• PAGE TEXT:

Okay, so that’s our number one, right? Those quick wins are valuable. Put out the fires. And one thing that I’ll also mention, some of you may be ready for more advanced certification. And also you can always check out my book in the Happy Mom Mindset. I talk a lot about quick wins. A lot of solution-focused stuff. And we do work on that book in the program too, but I just wanna mention that.
All right, next up, super important, as you are working with your mom clients is having an effective way of helping them with true deep self connection. So important. I’m like, I feel like I just wanna take a minute to just let that settle in. Do you have a powerful way of helping your client learn and create more self connection? Such a big deal.
Mikki Gardner: It’s game changer.
Molly Claire: Yeah. Yeah. You know, I definitely, I spend a significant amount of time with my coaches helping them with this concept in different frameworks, different ways. And it all has to start with us too, right?
The ways that we, as a coach, work on this as well impact how we’re able to do it for our clients, for sure.
Mikki Gardner: Absolutely.
Molly Claire: Yeah, and I would love to hear you speak to the ways that you’ve seen your methods of bringing self connection to your clients, how you see that impacting your clients in the work.
Mikki Gardner: Absolutely. So the conscious parenting framework is really consistent with every wisdom teaching, but it’s gaining awareness, right? That self-awareness, which is connection to self, so that you can then have agency. We all know the choices that are available to you, and then taking aligned action.
That’s the framework that I use, but it- the understanding of your choices available to you, and taking action are only available once we have awareness. And that awareness is really that connection to self and building that into a stronger muscle so that we can be able to make choices, make decisions, take aligned action, and get us where we wanna go.
And so it all starts with awareness and self connection. And I always like to think of it as, you know, we talk a lot in the coaching space about the ‘know, like, trust’ form of marketing
Molly Claire: Right.
Mikki Gardner: The same thing for moms. They have to learn to know, like, and trust themselves for them to be able to show up the way they want.
Molly Claire: So brilliant. So true.
Mikki Gardner: So it’s the work we’re all doing all the time.
Molly Claire: Right. Right. So I think, yeah, I mean, the takeaway from that point is, are you well equipped? Do you have a method for helping your client to know, like, and trust themselves? Because all of that other work, that choice, that aligned action comes from that self knowing. And, and that self connection.

• RAW DATA:

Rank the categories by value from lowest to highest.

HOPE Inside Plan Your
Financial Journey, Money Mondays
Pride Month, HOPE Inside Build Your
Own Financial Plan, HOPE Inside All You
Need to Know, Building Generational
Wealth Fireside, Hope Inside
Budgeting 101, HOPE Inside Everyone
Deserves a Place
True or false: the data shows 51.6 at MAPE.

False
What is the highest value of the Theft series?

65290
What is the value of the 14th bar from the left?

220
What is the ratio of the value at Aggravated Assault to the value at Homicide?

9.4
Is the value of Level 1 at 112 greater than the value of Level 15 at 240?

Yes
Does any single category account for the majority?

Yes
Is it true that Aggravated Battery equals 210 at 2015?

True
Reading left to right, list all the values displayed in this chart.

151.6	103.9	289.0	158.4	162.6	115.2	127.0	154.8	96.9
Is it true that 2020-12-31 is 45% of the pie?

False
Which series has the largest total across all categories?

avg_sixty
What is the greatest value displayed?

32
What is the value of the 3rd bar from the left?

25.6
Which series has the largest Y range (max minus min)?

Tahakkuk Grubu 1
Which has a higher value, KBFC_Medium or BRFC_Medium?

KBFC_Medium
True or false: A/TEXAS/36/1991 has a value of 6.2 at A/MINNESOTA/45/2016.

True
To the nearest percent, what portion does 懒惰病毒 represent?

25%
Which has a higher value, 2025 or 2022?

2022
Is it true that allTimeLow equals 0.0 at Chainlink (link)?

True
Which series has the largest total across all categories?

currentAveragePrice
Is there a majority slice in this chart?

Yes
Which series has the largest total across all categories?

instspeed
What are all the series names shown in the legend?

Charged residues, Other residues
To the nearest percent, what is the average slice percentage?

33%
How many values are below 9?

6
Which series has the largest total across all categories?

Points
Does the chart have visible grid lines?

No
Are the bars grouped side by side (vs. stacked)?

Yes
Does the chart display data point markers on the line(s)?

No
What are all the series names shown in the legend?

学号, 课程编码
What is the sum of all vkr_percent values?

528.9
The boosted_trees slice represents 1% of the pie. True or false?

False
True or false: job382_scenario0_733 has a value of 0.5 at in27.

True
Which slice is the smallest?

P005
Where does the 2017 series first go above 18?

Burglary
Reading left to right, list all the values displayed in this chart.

• WORK REQUEST: In the coaching conversation, what does Mikki Gardner say moms must learn to do toward themselves so they can show up the way they want? The lines that come after the text play no part in what is asked here.

• RESPONSE BELOW: They must learn to know, like, and trust themselves.